Das Gericht konnte zumindest etwas die Hintergründe aufklären, wie die drei Männer ihr Business aufgebaut hatten. Auf eine Anzeige des Zeugen André E. im Schweinfurter Tagblatt und im Anzeiger hatte sich die 69-jährige Eigentümerin eines Waldgrundstückes bei ihm gemeldet. Anfang März wurde man sich schnell handelseinig, nach einer Anzahlung von 1000 € erhielt der spiel- und drogensüchtige Mann die Schlüssel für das Gartentürchen. Die Dame, eine kaufmännische Angestellte, freute sich für ihr „kleines Paradies aus ineinander gewachsenen Kiefern, Tannen, Jasmin und Ziersträuchern“ einen naturbegeisterten Käufer gefunden zu haben.
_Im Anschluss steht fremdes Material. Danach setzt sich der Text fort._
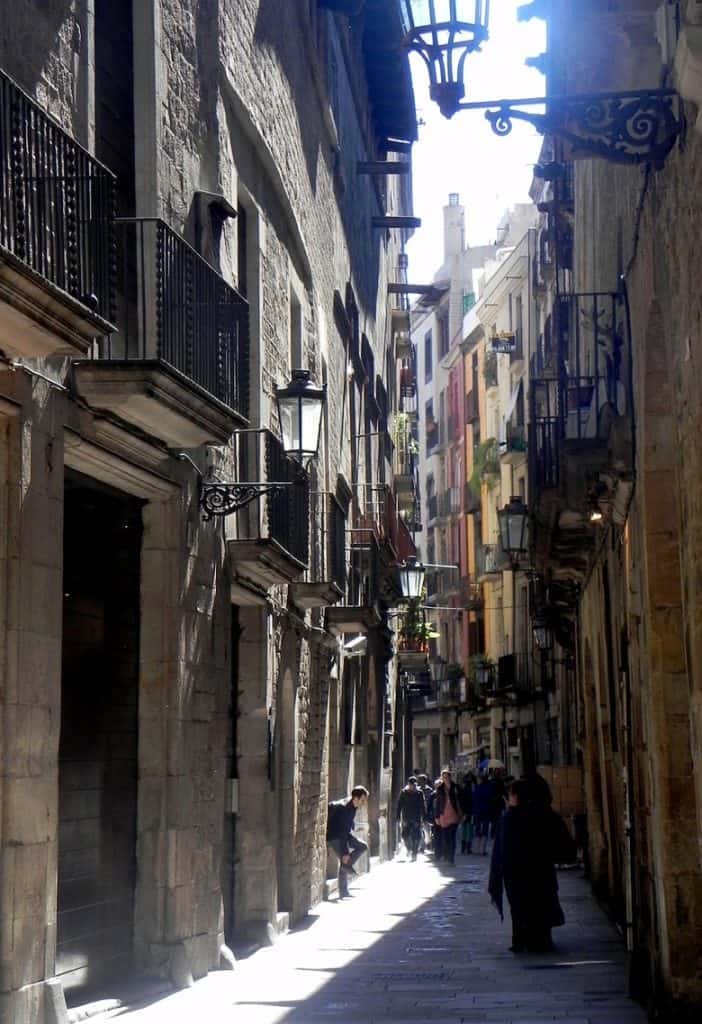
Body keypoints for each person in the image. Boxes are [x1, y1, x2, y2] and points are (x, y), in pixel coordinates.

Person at [488, 778, 577, 953]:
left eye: (512, 794)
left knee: (519, 907)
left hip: (517, 875)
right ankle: (541, 940)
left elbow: (502, 851)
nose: (509, 797)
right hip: (540, 872)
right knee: (540, 904)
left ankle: (521, 940)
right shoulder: (544, 814)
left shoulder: (511, 818)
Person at [326, 785, 369, 899]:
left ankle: (346, 866)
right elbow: (341, 833)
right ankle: (344, 891)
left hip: (344, 834)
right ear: (355, 798)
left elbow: (346, 830)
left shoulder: (353, 807)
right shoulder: (345, 808)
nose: (364, 802)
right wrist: (345, 853)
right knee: (344, 860)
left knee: (362, 846)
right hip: (334, 837)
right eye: (363, 800)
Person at [433, 768, 462, 865]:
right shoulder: (440, 789)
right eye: (444, 777)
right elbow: (437, 804)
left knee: (452, 837)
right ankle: (446, 856)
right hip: (443, 816)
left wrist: (464, 813)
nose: (446, 779)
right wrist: (437, 817)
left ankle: (451, 858)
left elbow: (463, 801)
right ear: (442, 778)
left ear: (450, 777)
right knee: (445, 838)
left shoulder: (456, 787)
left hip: (454, 815)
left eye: (447, 777)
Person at [397, 776, 425, 861]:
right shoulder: (404, 792)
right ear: (408, 784)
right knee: (405, 835)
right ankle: (409, 848)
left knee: (416, 836)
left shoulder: (419, 793)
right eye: (411, 784)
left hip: (416, 817)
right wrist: (398, 816)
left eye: (414, 784)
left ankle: (414, 853)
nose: (412, 786)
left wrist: (424, 816)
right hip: (406, 817)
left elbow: (423, 805)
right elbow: (399, 805)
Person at [473, 772, 494, 855]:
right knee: (485, 829)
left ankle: (477, 849)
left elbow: (474, 799)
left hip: (478, 810)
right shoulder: (489, 787)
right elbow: (491, 799)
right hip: (486, 810)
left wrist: (474, 811)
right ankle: (483, 849)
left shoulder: (477, 787)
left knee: (478, 829)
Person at [457, 773, 475, 854]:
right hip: (469, 812)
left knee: (464, 830)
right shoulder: (470, 790)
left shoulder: (461, 790)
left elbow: (460, 802)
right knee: (469, 830)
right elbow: (471, 802)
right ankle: (468, 848)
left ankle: (463, 848)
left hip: (463, 812)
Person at [417, 773, 434, 852]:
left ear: (425, 781)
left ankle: (428, 843)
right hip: (419, 813)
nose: (419, 782)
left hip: (427, 813)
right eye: (419, 780)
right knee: (420, 830)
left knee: (427, 830)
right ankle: (422, 846)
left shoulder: (429, 790)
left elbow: (431, 802)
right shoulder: (417, 790)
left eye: (421, 780)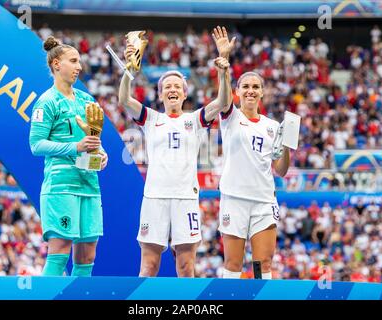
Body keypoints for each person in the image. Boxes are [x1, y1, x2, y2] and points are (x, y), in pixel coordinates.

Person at [118, 27, 232, 277]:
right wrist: (129, 69)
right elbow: (124, 99)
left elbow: (224, 103)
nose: (172, 89)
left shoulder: (195, 120)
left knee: (185, 266)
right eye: (167, 86)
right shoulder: (151, 118)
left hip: (185, 198)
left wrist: (224, 72)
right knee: (149, 266)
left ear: (184, 93)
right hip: (155, 197)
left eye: (177, 86)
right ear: (159, 94)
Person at [29, 36, 108, 276]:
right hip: (61, 187)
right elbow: (36, 144)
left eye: (79, 61)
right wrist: (75, 147)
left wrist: (101, 153)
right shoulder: (47, 101)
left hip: (89, 185)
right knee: (60, 252)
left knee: (87, 255)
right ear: (56, 65)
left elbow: (94, 140)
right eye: (73, 61)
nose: (79, 66)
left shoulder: (87, 100)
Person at [216, 29, 291, 280]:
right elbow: (223, 97)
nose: (250, 90)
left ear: (262, 92)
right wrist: (224, 65)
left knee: (263, 265)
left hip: (263, 200)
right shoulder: (229, 116)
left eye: (255, 87)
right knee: (233, 265)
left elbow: (280, 170)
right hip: (234, 198)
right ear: (237, 91)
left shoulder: (273, 126)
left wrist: (288, 146)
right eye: (245, 86)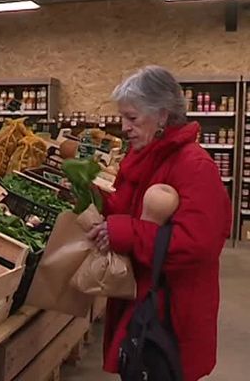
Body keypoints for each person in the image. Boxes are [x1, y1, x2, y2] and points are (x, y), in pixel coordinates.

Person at [87, 65, 232, 381]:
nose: (124, 127)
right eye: (123, 118)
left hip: (172, 313)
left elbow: (197, 245)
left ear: (163, 116)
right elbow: (130, 208)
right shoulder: (146, 154)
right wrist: (94, 202)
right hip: (144, 302)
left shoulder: (194, 166)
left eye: (133, 118)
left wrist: (126, 232)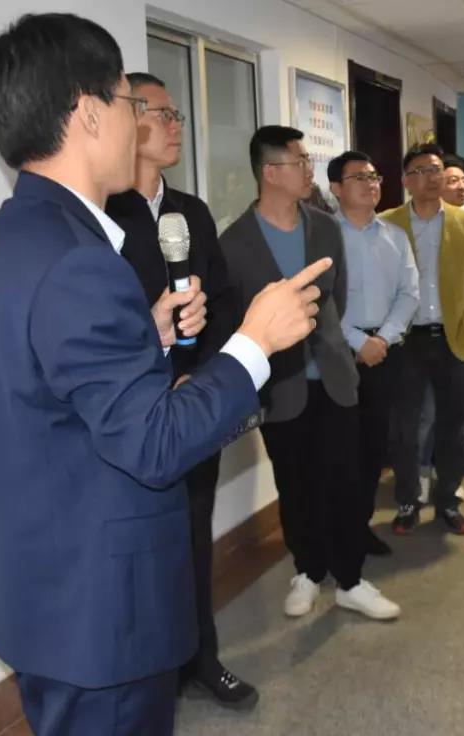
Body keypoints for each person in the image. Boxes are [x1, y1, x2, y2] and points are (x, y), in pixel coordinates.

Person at [0, 14, 327, 735]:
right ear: (88, 111)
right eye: (131, 103)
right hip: (101, 612)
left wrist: (147, 333)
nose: (139, 123)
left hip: (45, 588)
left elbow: (53, 389)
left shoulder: (10, 234)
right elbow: (154, 443)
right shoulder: (78, 260)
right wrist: (254, 343)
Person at [105, 72, 256, 710]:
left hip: (195, 403)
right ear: (128, 118)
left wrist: (207, 371)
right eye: (162, 114)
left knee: (195, 532)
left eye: (177, 117)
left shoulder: (189, 212)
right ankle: (152, 672)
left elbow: (221, 299)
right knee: (143, 549)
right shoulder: (104, 216)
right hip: (136, 411)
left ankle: (202, 657)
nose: (175, 127)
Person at [220, 126, 400, 621]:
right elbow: (237, 321)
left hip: (335, 379)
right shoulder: (235, 243)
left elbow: (334, 298)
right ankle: (307, 570)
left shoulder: (324, 228)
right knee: (296, 484)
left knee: (345, 481)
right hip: (281, 386)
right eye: (299, 162)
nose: (308, 170)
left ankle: (351, 580)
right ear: (269, 172)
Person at [381, 143, 464, 535]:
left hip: (453, 337)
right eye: (421, 171)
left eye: (436, 169)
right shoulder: (387, 223)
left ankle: (447, 500)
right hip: (406, 341)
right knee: (405, 429)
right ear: (406, 181)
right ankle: (408, 501)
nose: (431, 177)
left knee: (453, 426)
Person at [329, 150, 419, 556]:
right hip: (337, 353)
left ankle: (360, 527)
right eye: (359, 178)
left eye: (374, 176)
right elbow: (319, 300)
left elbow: (409, 293)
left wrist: (382, 339)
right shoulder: (323, 236)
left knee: (374, 446)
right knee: (339, 447)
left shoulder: (395, 236)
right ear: (336, 188)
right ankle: (335, 530)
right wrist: (357, 341)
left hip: (385, 354)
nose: (371, 184)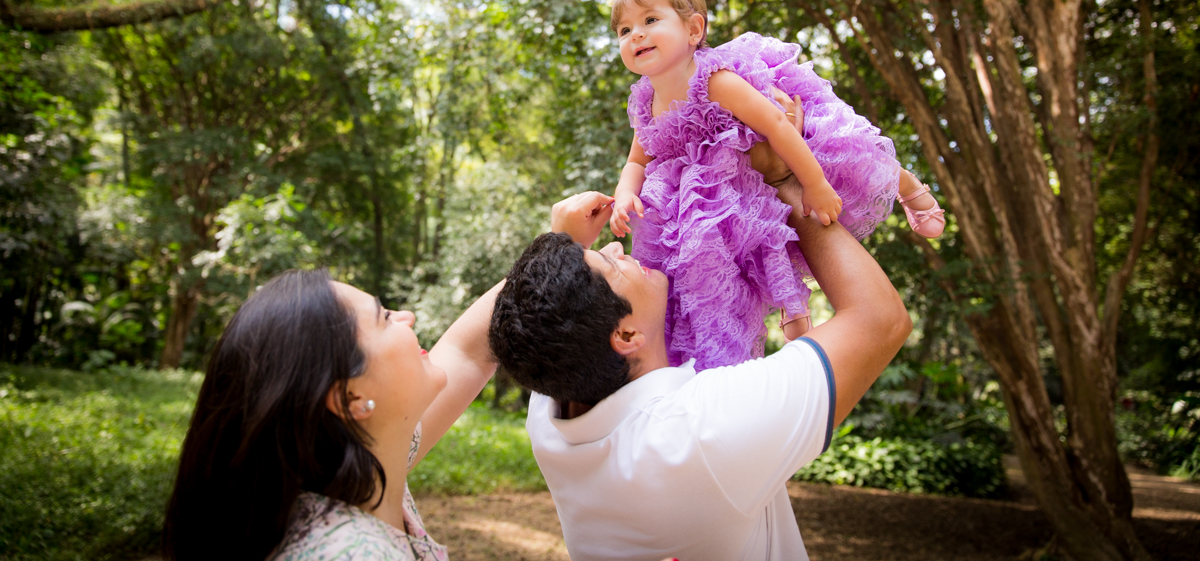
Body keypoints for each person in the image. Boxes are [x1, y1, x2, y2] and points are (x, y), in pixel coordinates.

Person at [488, 181, 913, 561]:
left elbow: (528, 320)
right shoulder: (704, 430)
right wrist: (785, 179)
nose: (618, 248)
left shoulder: (551, 409)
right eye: (611, 264)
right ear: (627, 334)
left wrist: (564, 244)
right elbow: (880, 321)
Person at [605, 0, 942, 370]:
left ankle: (906, 186)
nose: (635, 34)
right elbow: (637, 161)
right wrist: (625, 193)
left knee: (841, 151)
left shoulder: (715, 80)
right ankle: (791, 306)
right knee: (719, 230)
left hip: (773, 137)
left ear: (694, 30)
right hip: (726, 176)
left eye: (650, 19)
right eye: (624, 30)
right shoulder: (646, 101)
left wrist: (814, 183)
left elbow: (779, 128)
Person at [162, 269, 499, 561]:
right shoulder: (355, 554)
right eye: (384, 317)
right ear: (350, 396)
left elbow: (470, 351)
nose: (406, 315)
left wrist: (552, 243)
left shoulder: (362, 473)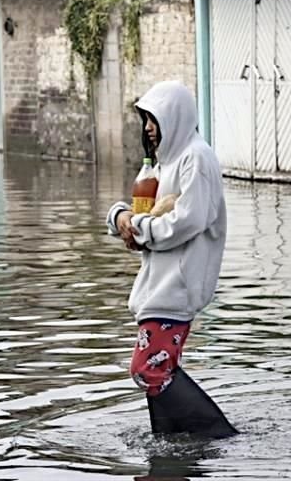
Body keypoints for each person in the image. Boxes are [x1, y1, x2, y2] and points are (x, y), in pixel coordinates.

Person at [106, 80, 237, 439]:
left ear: (174, 117)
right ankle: (170, 438)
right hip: (157, 285)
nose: (148, 127)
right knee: (157, 374)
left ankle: (216, 433)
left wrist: (142, 229)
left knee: (148, 369)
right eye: (146, 119)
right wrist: (122, 219)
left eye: (154, 119)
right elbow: (141, 213)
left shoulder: (197, 158)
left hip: (177, 286)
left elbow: (189, 220)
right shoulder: (164, 164)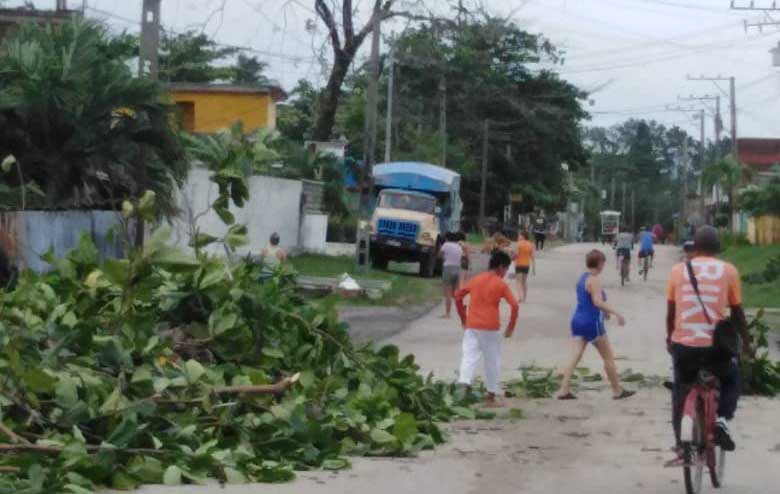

Sie  besuchte ihn sogar noch bis Ende Mai, kurz bevor das Grundstück auf den 25-Jährigen notariell übertragen wurde, mehrmals in dem Schrebergarten, ohne dass ihr die Cannabispflanzen und deren Eigengeruch auffielen. „Da stell ich lauter Palmen hin“, hatte ihr André E. beim Besichtigungstermin über seine Pläne mit den Steinstufen der Treppen des Schrebergartens erzählt. Da musste sogar die Strafverteidigerbank der Angeklagten schmunzeln. Daran, dass der andere Mann, wahrscheinlich der Angeklagte S., sich während des Ortstermins im Hintergrund gehalten hatte, erinnerte sich die Dame auch noch.

Zuvor hatten mehrere Sachverständige ihre Gutachten über Fingerabdrücke und THC-Gehalt der sichergestellten Drogen mit einem Reingewicht von 45,7 kg präsentiert.

Die Verhandlung wird am heutigen Dienstag, um 08.30 Uhr fortgesetzt. Die beiden Angeklagten kommen aus Schweinfurt und aus Schonungen.